### Assigned task
Write the data out in full and word for word. Do not include images.

:: Data extract ::

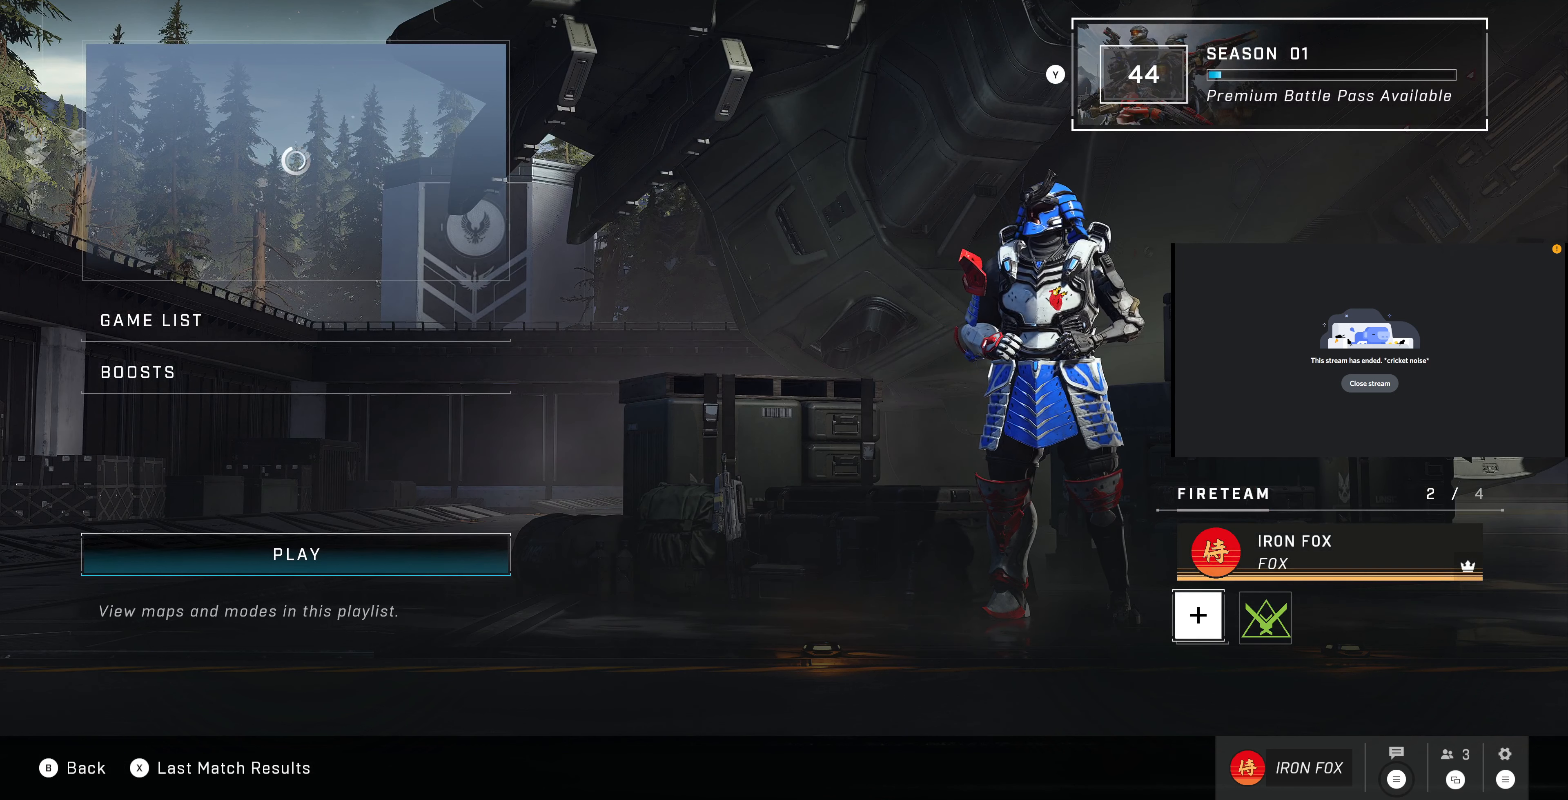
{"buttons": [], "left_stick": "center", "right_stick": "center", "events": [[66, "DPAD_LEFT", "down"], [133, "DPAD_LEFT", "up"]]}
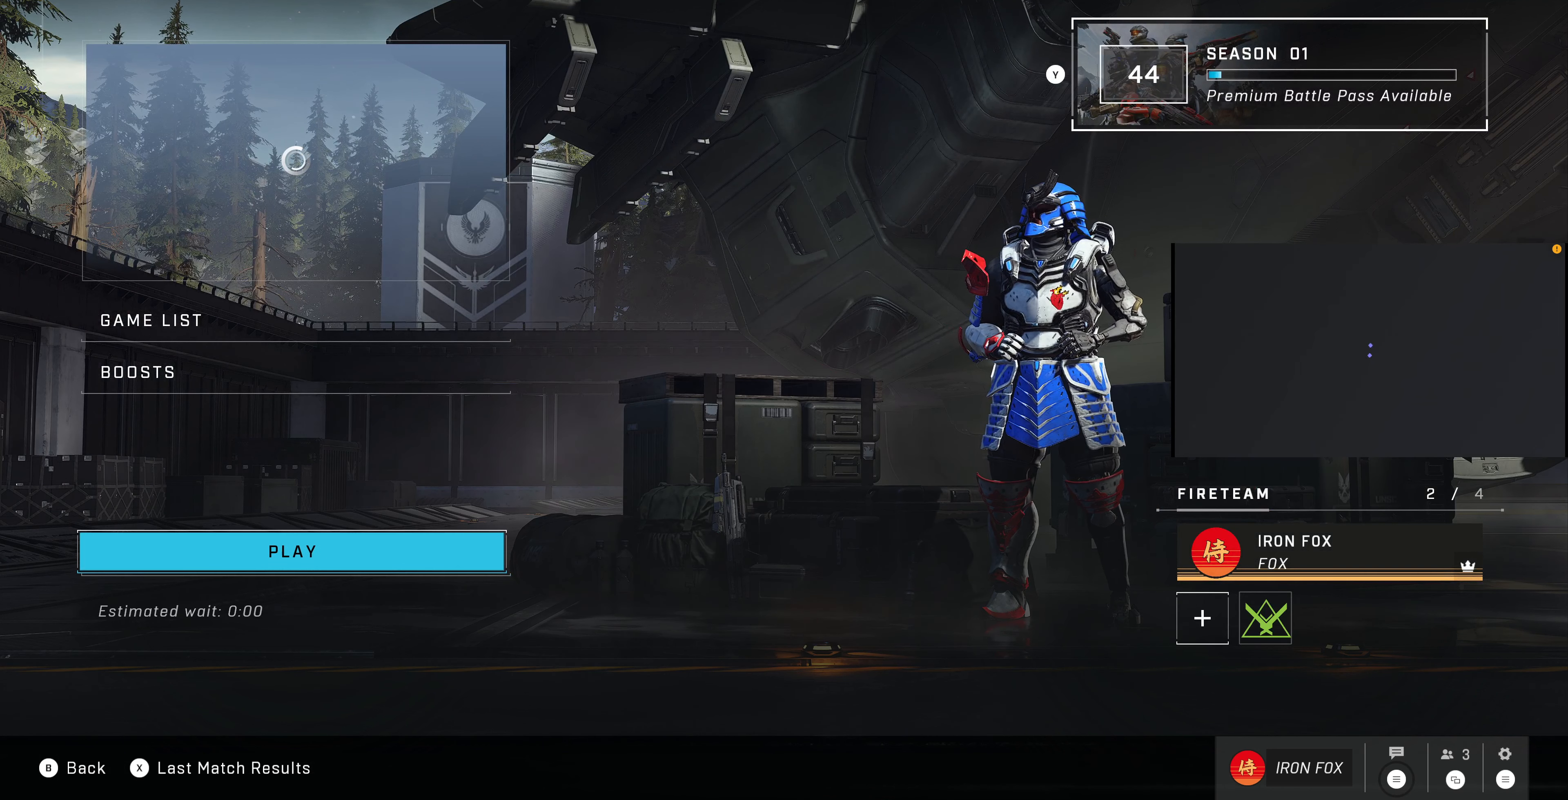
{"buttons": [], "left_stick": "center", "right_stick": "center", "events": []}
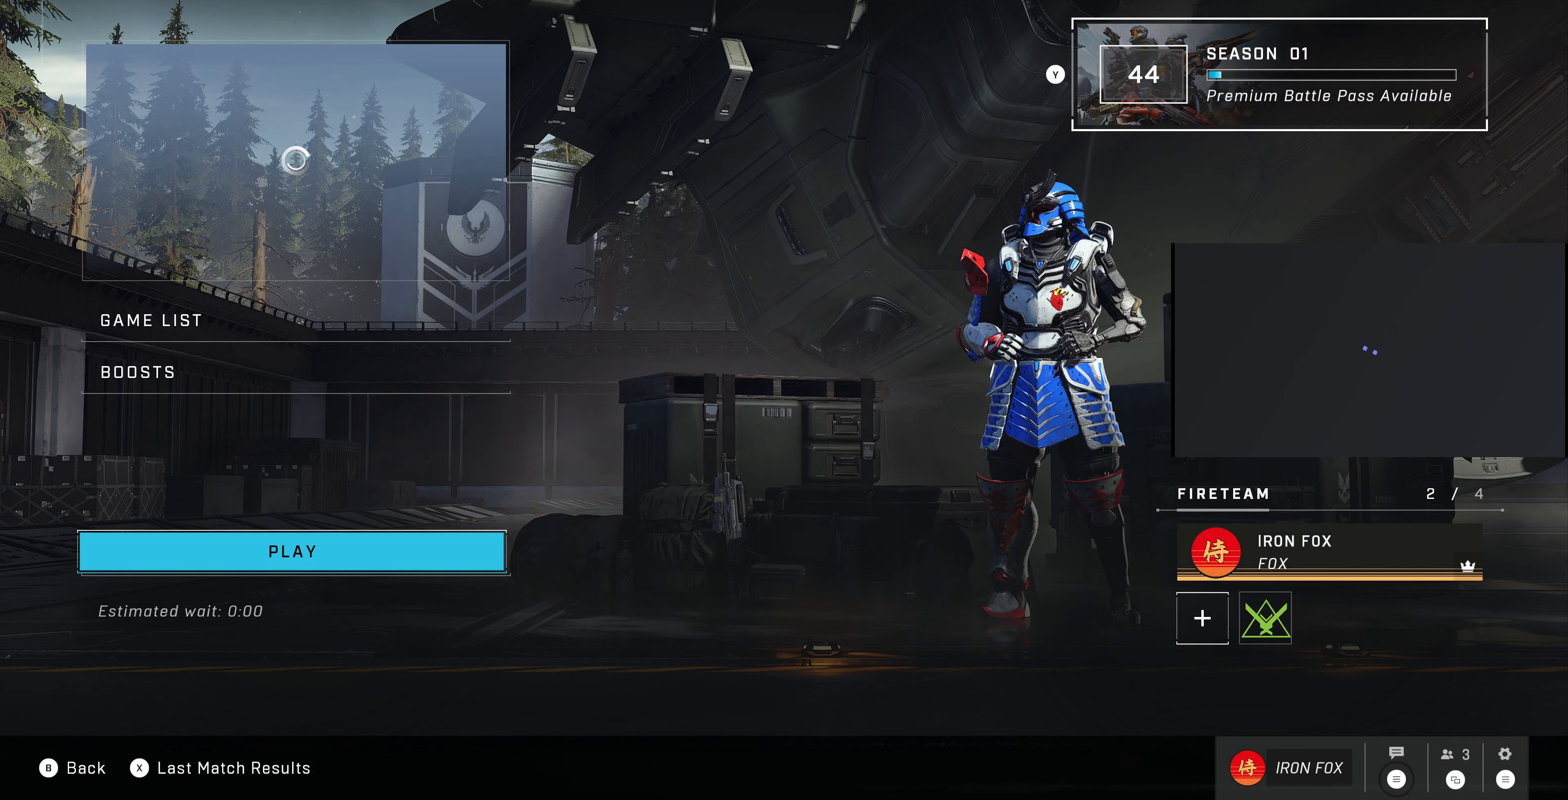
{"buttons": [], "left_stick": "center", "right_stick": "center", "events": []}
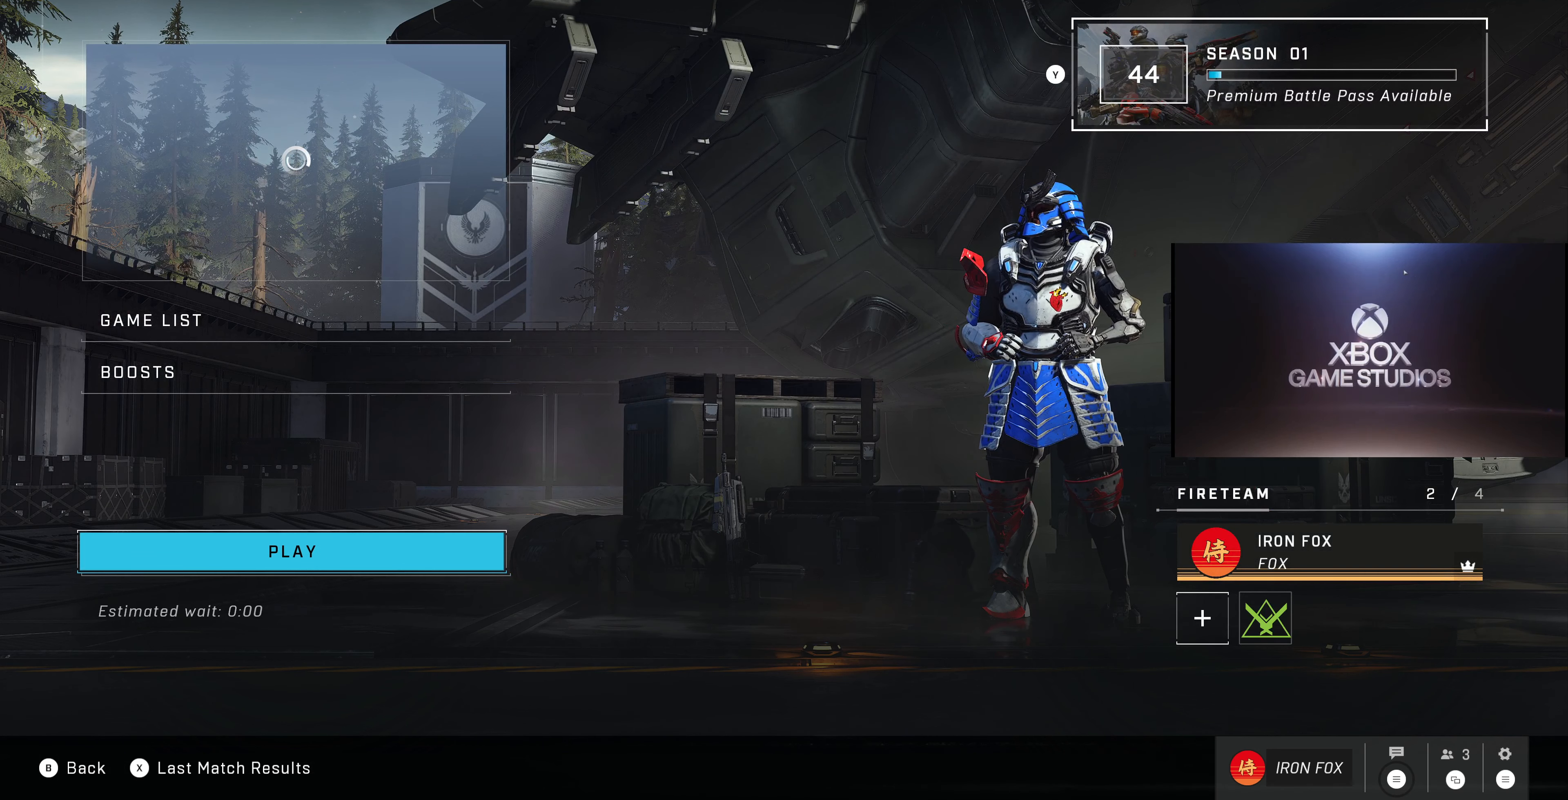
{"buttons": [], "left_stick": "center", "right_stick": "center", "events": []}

:::

### Result for this exercise
{"buttons": [], "left_stick": "center", "right_stick": "center", "events": [[66, "DPAD_LEFT", "down"], [133, "DPAD_LEFT", "up"]]}
{"buttons": [], "left_stick": "center", "right_stick": "center", "events": []}
{"buttons": [], "left_stick": "center", "right_stick": "center", "events": []}
{"buttons": [], "left_stick": "center", "right_stick": "center", "events": []}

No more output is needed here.